For a weekly updated Shiny Dashboard iam connecting to a MSSQL Server and perform some querys on different tables which are on the Server. For one of that queries i need to access 5 tables with 80.000.000 rows each. It takes up to 1H30M until that query is finished.
I would really like to measure the performance of my query in order to optimize it. I however dont know if really my query is the problem, or the size of the data, or the server, or...
While I was trying to improve my query nevertheless, I heard about indexes. 'Always use indexes' they say. So do i need to lern about indexes first independently from R in order to transfer my learnings to R? Or does it make sense to learn indexes using R?
There are not that many resources about indexing using R. However i found one in which the author performed indexing as follows: He made three tbl() calls to reference 3 tables:
tableOne = tbl(con, "TableOne") %>% filter(...)
tableTwo = tbl(con, "TableTwo") %>% mutate(...)
tableThree = tbl(con, "TableThree")
afterwards he performed his desired join.
tableFinal = tableOne %>%
semijoin(tableTwo) %>%
leftjoin(tableThree)
So thats what practical indexing is all about?
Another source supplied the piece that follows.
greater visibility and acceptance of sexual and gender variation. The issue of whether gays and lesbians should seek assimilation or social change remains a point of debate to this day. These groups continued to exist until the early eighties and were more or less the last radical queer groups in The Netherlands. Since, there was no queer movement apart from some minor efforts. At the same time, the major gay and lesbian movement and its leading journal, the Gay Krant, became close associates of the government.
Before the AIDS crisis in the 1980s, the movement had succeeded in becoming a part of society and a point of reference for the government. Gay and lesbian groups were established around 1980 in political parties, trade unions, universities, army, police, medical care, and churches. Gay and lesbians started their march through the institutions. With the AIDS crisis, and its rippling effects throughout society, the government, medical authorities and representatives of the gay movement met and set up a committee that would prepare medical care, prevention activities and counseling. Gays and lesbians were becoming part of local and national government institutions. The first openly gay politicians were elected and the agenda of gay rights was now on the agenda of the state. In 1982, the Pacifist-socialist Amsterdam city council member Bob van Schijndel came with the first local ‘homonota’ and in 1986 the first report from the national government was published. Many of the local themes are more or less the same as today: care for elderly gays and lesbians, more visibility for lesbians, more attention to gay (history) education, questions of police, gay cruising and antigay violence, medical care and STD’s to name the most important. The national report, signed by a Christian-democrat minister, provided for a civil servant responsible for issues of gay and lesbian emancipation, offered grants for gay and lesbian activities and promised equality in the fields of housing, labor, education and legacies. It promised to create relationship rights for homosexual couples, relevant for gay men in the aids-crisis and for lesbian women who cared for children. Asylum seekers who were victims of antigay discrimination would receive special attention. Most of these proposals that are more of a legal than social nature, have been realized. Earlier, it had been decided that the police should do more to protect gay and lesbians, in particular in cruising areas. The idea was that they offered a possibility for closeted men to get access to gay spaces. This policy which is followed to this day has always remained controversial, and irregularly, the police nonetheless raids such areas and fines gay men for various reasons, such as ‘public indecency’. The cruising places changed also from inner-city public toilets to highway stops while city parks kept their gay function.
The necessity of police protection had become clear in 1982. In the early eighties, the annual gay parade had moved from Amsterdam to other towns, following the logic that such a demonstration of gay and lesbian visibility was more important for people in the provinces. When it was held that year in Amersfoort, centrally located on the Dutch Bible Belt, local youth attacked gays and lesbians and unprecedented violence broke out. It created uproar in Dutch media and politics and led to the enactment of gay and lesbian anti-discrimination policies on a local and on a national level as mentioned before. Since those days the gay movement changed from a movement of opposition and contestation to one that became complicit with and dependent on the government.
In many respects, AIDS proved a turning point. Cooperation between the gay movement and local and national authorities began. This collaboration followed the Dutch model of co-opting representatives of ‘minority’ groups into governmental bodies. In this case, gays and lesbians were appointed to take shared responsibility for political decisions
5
I just make a reference to a table while performing some filters, mutates whatsoever, to really only have the data in my reference that i need?
And what is the difference between that approach and the example code from the dbplyr blog post?
copy_to(con, nycflights13::flights, "flights",
temporary = FALSE,
indexes = list(
c("year", "month", "day"),
"carrier",
"tailnum",
"dest"
)
)
Is that copy_to()
call equivalent to:
tbl(con, "flights") %>% select(year, month, day, carrier, tailnum, dest)
? Following the logic from the previous example this should be the same. Shouldnt it?
So this ended up, not being a single, specific question, but more a writing down of some ambiguities. I appreciate any kind of help and advice.